(SOURCE DATA)

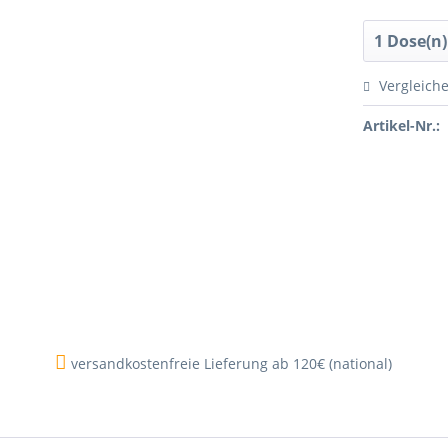
Vergleich
Artikel-Nr.:
versandkostenfreie Lieferung ab 120€ (national)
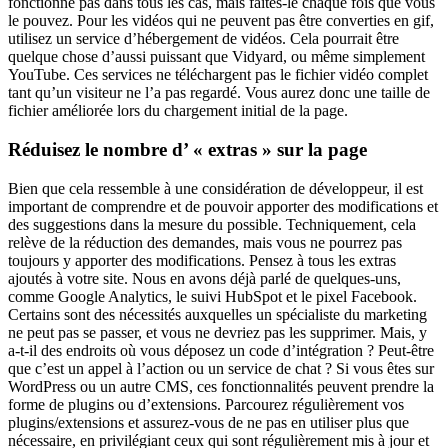
fonctionne pas dans tous les cas, mais faites-le chaque fois que vous
le pouvez. Pour les vidéos qui ne peuvent pas être converties en gif,
utilisez un service d’hébergement de vidéos. Cela pourrait être
quelque chose d’aussi puissant que Vidyard, ou même simplement
YouTube. Ces services ne téléchargent pas le fichier vidéo complet
tant qu’un visiteur ne l’a pas regardé. Vous aurez donc une taille de
fichier améliorée lors du chargement initial de la page.
Réduisez le nombre d’ « extras » sur la page
Bien que cela ressemble à une considération de développeur, il est
important de comprendre et de pouvoir apporter des modifications et
des suggestions dans la mesure du possible. Techniquement, cela
relève de la réduction des demandes, mais vous ne pourrez pas
toujours y apporter des modifications. Pensez à tous les extras
ajoutés à votre site. Nous en avons déjà parlé de quelques-uns,
comme Google Analytics, le suivi HubSpot et le pixel Facebook.
Certains sont des nécessités auxquelles un spécialiste du marketing
ne peut pas se passer, et vous ne devriez pas les supprimer. Mais, y
a-t-il des endroits où vous déposez un code d’intégration ? Peut-être
que c’est un appel à l’action ou un service de chat ? Si vous êtes sur
WordPress ou un autre CMS, ces fonctionnalités peuvent prendre la
forme de plugins ou d’extensions. Parcourez régulièrement vos
plugins/extensions et assurez-vous de ne pas en utiliser plus que
nécessaire, en privilégiant ceux qui sont régulièrement mis à jour et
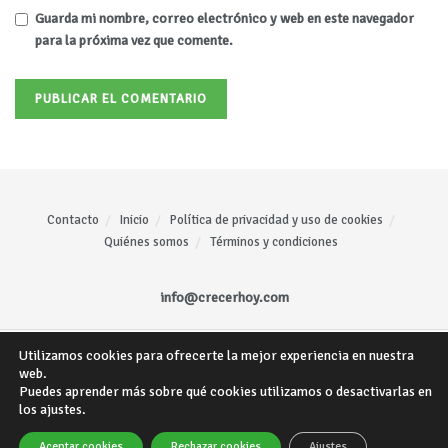
Guarda mi nombre, correo electrónico y web en este navegador
para la próxima vez que comente.
Contacto
Inicio
Política de privacidad y uso de cookies
Quiénes somos
Términos y condiciones
info@crecerhoy.com
Utilizamos cookies para ofrecerte la mejor experiencia en nuestra
Todos los derechos reservados ©
CrecerHoy
- Sitio web creado por
Mariano
web.
Gómez
.
Puedes aprender más sobre qué cookies utilizamos o desactivarlas en
los ajustes.
Aceptar cookies
Rechazar cookies
Ajustes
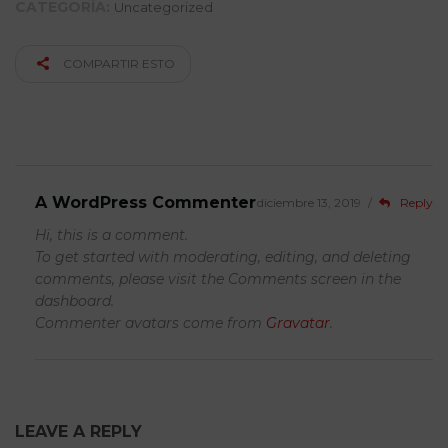
CATEGORÍA:
Uncategorized
COMPARTIR ESTO
1 COMENTARIO
A WordPress Commenter
diciembre 13, 2019
/
Reply
Hi, this is a comment.
To get started with moderating, editing, and deleting
comments, please visit the Comments screen in the
dashboard.
Commenter avatars come from
Gravatar
.
LEAVE A REPLY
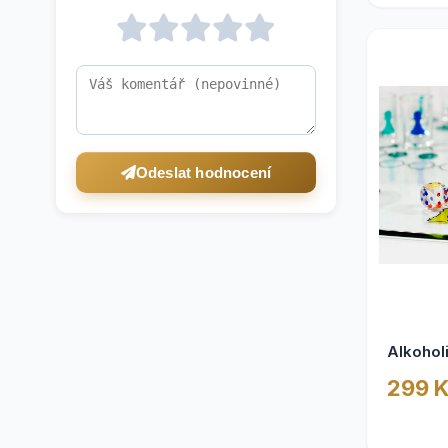
Vánoční dárky
20
Svatební dary
16
Jedlé dárky
14
Valentýnské dárky
13
Odeslat hodnocení
Ptákoviny
9
Kosmetické dárky
9
Alkoholové dárky
7
Dárky pro maminku
6
Alkohol
Služby
5
299 
Dárky do školy
5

(End SOURCE DATA)

**PROMPT:** From the items, extract each line in which the word "cookies" appears.

**EXERCISE RESPONSE:**
Política de privacidad y uso de cookies
Utilizamos cookies para ofrecerte la mejor experiencia en nuestra
Puedes aprender más sobre qué cookies utilizamos o desactivarlas en
Aceptar cookies
Rechazar cookies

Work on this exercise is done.